Ex-Ford Genk supplier OPmobility exits as hydrogen reality bites

The quiet closure of the Genk site of OPmobility, part of a French automotive supplier known formerly as Plastic Omium, marks more than the loss of some 50 jobs in Limburg, Belgium.

It is a small but telling signal of how Europe’s automotive supply chain is recalibrating its bets on hydrogen mobility – years after the technology was heralded as a key pillar of the zero-emission transition.

OPmobility, headquartered in Levallois-Perret near Paris, employs around 35,000 people worldwide and generates annual revenues of €11 to €12 billion. The group built its business on plastic exterior components, such as bumpers, before expanding into lighting systems and, more recently, hydrogen technologies.

Within that global organization, the Genk facility was a relatively small but specialized unit. It was not a headquarters or major production hub, but rather a satellite engineering and pilot site within the group’s ‘New Energies’ division.

Its focus was on the development and early industrialization of high-pressure hydrogen storage systems, particularly composite Type IV tanks capable of storing hydrogen at 350-700 bar.

Former Ford Genk supplier

The site also carried part of Genk’s long automotive legacy.
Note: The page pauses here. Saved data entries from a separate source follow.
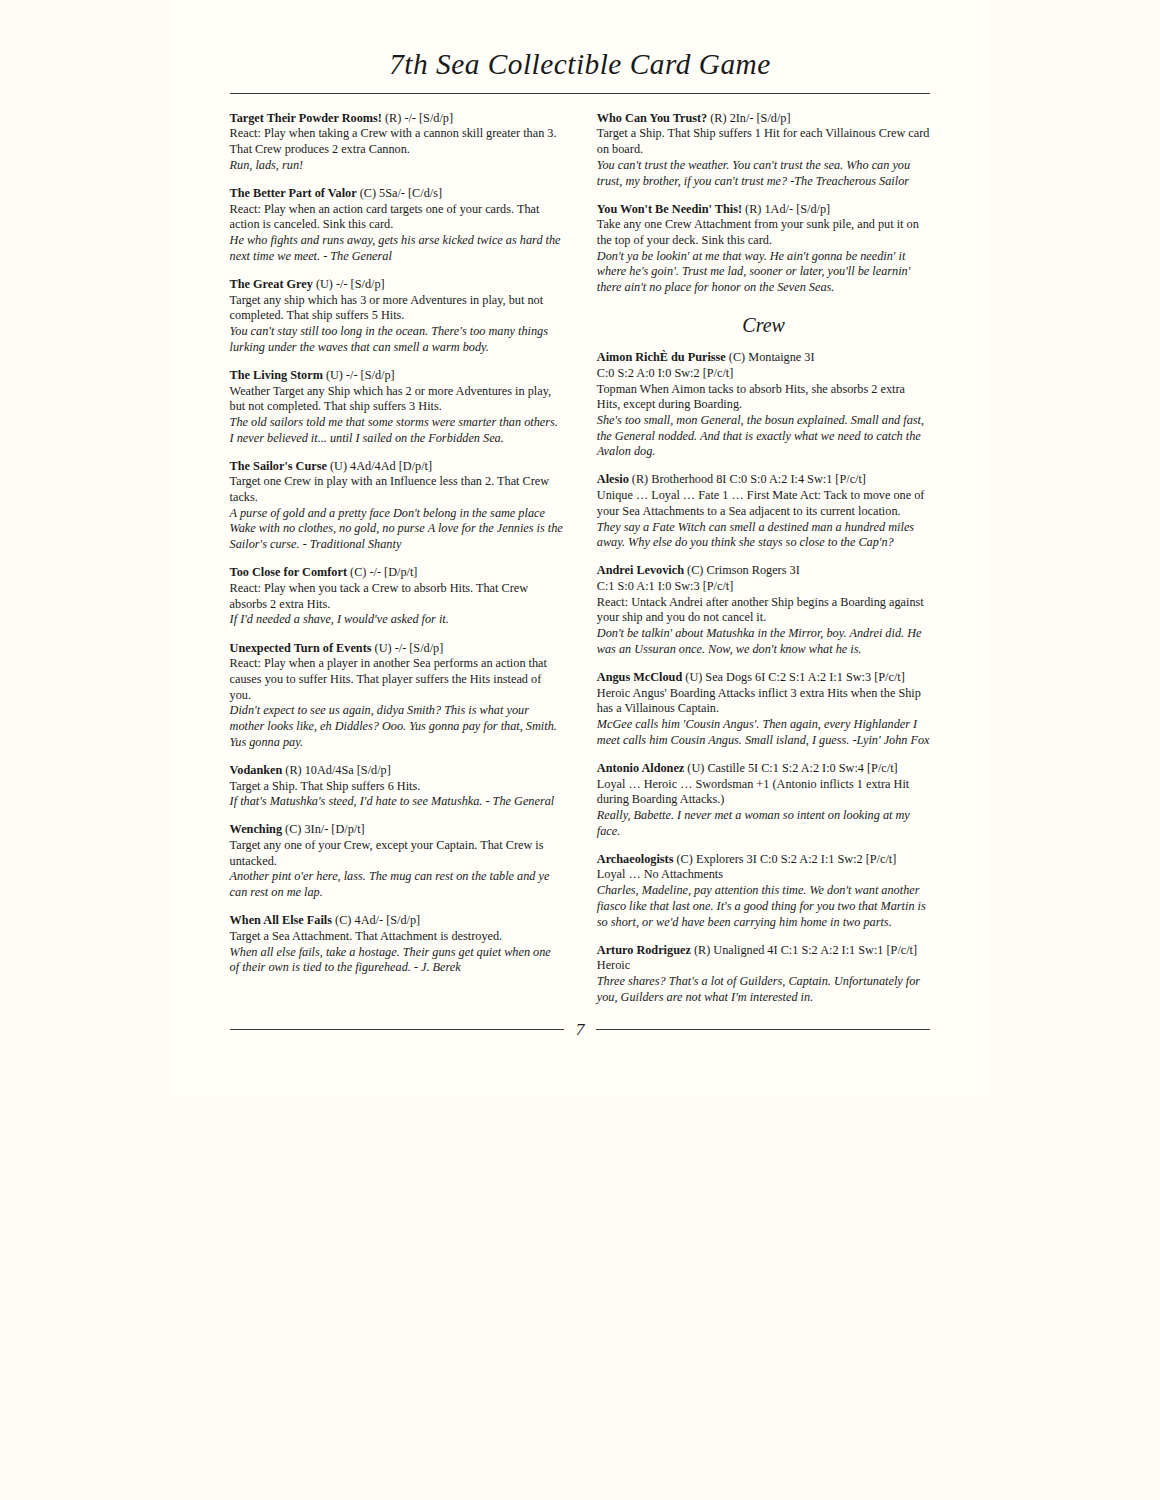7th Sea Collectible Card Game
Target Their Powder Rooms! (R) -/- [S/d/p] React: Play when taking a Crew with a cannon skill greater than 3. That Crew produces 2 extra Cannon. Run, lads, run!
The Better Part of Valor (C) 5Sa/- [C/d/s] React: Play when an action card targets one of your cards. That action is canceled. Sink this card. He who fights and runs away, gets his arse kicked twice as hard the next time we meet. - The General
The Great Grey (U) -/- [S/d/p] Target any ship which has 3 or more Adventures in play, but not completed. That ship suffers 5 Hits. You can't stay still too long in the ocean. There's too many things lurking under the waves that can smell a warm body.
The Living Storm (U) -/- [S/d/p] Weather Target any Ship which has 2 or more Adventures in play, but not completed. That ship suffers 3 Hits. The old sailors told me that some storms were smarter than others. I never believed it... until I sailed on the Forbidden Sea.
The Sailor's Curse (U) 4Ad/4Ad [D/p/t] Target one Crew in play with an Influence less than 2. That Crew tacks. A purse of gold and a pretty face Don't belong in the same place Wake with no clothes, no gold, no purse A love for the Jennies is the Sailor's curse. - Traditional Shanty
Too Close for Comfort (C) -/- [D/p/t] React: Play when you tack a Crew to absorb Hits. That Crew absorbs 2 extra Hits. If I'd needed a shave, I would've asked for it.
Unexpected Turn of Events (U) -/- [S/d/p] React: Play when a player in another Sea performs an action that causes you to suffer Hits. That player suffers the Hits instead of you. Didn't expect to see us again, didya Smith? This is what your mother looks like, eh Diddles? Ooo. Yus gonna pay for that, Smith. Yus gonna pay.
Vodanken (R) 10Ad/4Sa [S/d/p] Target a Ship. That Ship suffers 6 Hits. If that's Matushka's steed, I'd hate to see Matushka. - The General
Wenching (C) 3In/- [D/p/t] Target any one of your Crew, except your Captain. That Crew is untacked. Another pint o'er here, lass. The mug can rest on the table and ye can rest on me lap.
When All Else Fails (C) 4Ad/- [S/d/p] Target a Sea Attachment. That Attachment is destroyed. When all else fails, take a hostage. Their guns get quiet when one of their own is tied to the figurehead. - J. Berek
Who Can You Trust? (R) 2In/- [S/d/p] Target a Ship. That Ship suffers 1 Hit for each Villainous Crew card on board. You can't trust the weather. You can't trust the sea. Who can you trust, my brother, if you can't trust me? -The Treacherous Sailor
You Won't Be Needin' This! (R) 1Ad/- [S/d/p] Take any one Crew Attachment from your sunk pile, and put it on the top of your deck. Sink this card. Don't ya be lookin' at me that way. He ain't gonna be needin' it where he's goin'. Trust me lad, sooner or later, you'll be learnin' there ain't no place for honor on the Seven Seas.
Crew
Aimon RichÈ du Purisse (C) Montaigne 3I C:0 S:2 A:0 I:0 Sw:2 [P/c/t] Topman When Aimon tacks to absorb Hits, she absorbs 2 extra Hits, except during Boarding. She's too small, mon General, the bosun explained. Small and fast, the General nodded. And that is exactly what we need to catch the Avalon dog.
Alesio (R) Brotherhood 8I C:0 S:0 A:2 I:4 Sw:1 [P/c/t] Unique … Loyal … Fate 1 … First Mate Act: Tack to move one of your Sea Attachments to a Sea adjacent to its current location. They say a Fate Witch can smell a destined man a hundred miles away. Why else do you think she stays so close to the Cap'n?
Andrei Levovich (C) Crimson Rogers 3I C:1 S:0 A:1 I:0 Sw:3 [P/c/t] React: Untack Andrei after another Ship begins a Boarding against your ship and you do not cancel it. Don't be talkin' about Matushka in the Mirror, boy. Andrei did. He was an Ussuran once. Now, we don't know what he is.
Angus McCloud (U) Sea Dogs 6I C:2 S:1 A:2 I:1 Sw:3 [P/c/t] Heroic Angus' Boarding Attacks inflict 3 extra Hits when the Ship has a Villainous Captain. McGee calls him 'Cousin Angus'. Then again, every Highlander I meet calls him Cousin Angus. Small island, I guess. -Lyin' John Fox
Antonio Aldonez (U) Castille 5I C:1 S:2 A:2 I:0 Sw:4 [P/c/t] Loyal … Heroic … Swordsman +1 (Antonio inflicts 1 extra Hit during Boarding Attacks.) Really, Babette. I never met a woman so intent on looking at my face.
Archaeologists (C) Explorers 3I C:0 S:2 A:2 I:1 Sw:2 [P/c/t] Loyal … No Attachments Charles, Madeline, pay attention this time. We don't want another fiasco like that last one. It's a good thing for you two that Martin is so short, or we'd have been carrying him home in two parts.
Arturo Rodriguez (R) Unaligned 4I C:1 S:2 A:2 I:1 Sw:1 [P/c/t] Heroic Three shares? That's a lot of Guilders, Captain. Unfortunately for you, Guilders are not what I'm interested in.
7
It was located on or near the former industrial site of Ford Genk, once one of Belgium’s largest car manufacturing plants, which closed in 2014.

In the years that followed, the area was gradually redeveloped into a cluster for new mobility and manufacturing activities, attracting suppliers and technology projects seeking to build on the region’s skilled workforce and infrastructure. OPmobility’s hydrogen activities were part of that effort to reposition Genk as a hub for future-oriented automotive technologies.

The site played a supporting role in a broader Belgian footprint. While Genk concentrated on innovation, prototyping, and process development, industrial-scale production of hydrogen tanks took place in Herentals.

Broader mobility technology player

Other engineering and corporate functions were located near Brussels. In that sense, Genk functioned as a link between R&D and manufacturing, helping translate new concepts into industrial processes.

And those concepts were central to OPmobility’s strategic shift. Over the past decade, the company has tried to reposition itself from a traditional plastics supplier into a broader mobility technology player.

Hydrogen was a key pillar of that transformation, alongside electrification and advanced lighting systems. Like many suppliers, the group anticipated a relatively rapid ramp-up of hydrogen-powered passenger cars.

That ramp-up never materialized. While carmakers such as Toyota and BMW continue to develop fuel cell vehicles, volumes remain marginal and infrastructure scarce. Battery-electric vehicles have taken a decisive lead in the passenger car market, leaving hydrogen largely confined to pilot projects.

For suppliers, that has concrete consequences. Hydrogen systems are capital-intensive, and without sufficient scale, profitability remains out of reach.

Consolidating hydrogen activities

OPmobility has therefore begun consolidating its hydrogen activities into fewer, larger and more strategically located sites, including new facilities in France and abroad. In that context, a small, development-oriented site like Genk becomes difficult to justify.

The closure also reflects a broader trend among French automotive suppliers. Groups such as Valeo and Forvia are navigating the same transition pressures.

Shrinking internal combustion engine volumes, rising investment needs for electrification and software, and uncertain returns on emerging technologies like hydrogen. Cost control and industrial rationalization have become unavoidable.

That does not mean hydrogen has been abandoned. On the contrary, OPmobility and its peers continue to see potential, particularly in heavy-duty transport – trucks, buses, and fleets – where long range and fast refueling offer clear advantages over batteries. But the timeline has shifted. What was once expected to scale in the early 2020s is now seen as a longer-term play.

Even recent excitement about so-called ‘white hydrogen’ – naturally occurring hydrogen deposits discovered in parts of Europe, including areas near the French-Belgian border – does little to change that near-term outlook.

While such finds could improve the long-term availability and cost of hydrogen, they do not solve the immediate bottlenecks: lack of refueling infrastructure, high vehicle costs, and limited market demand.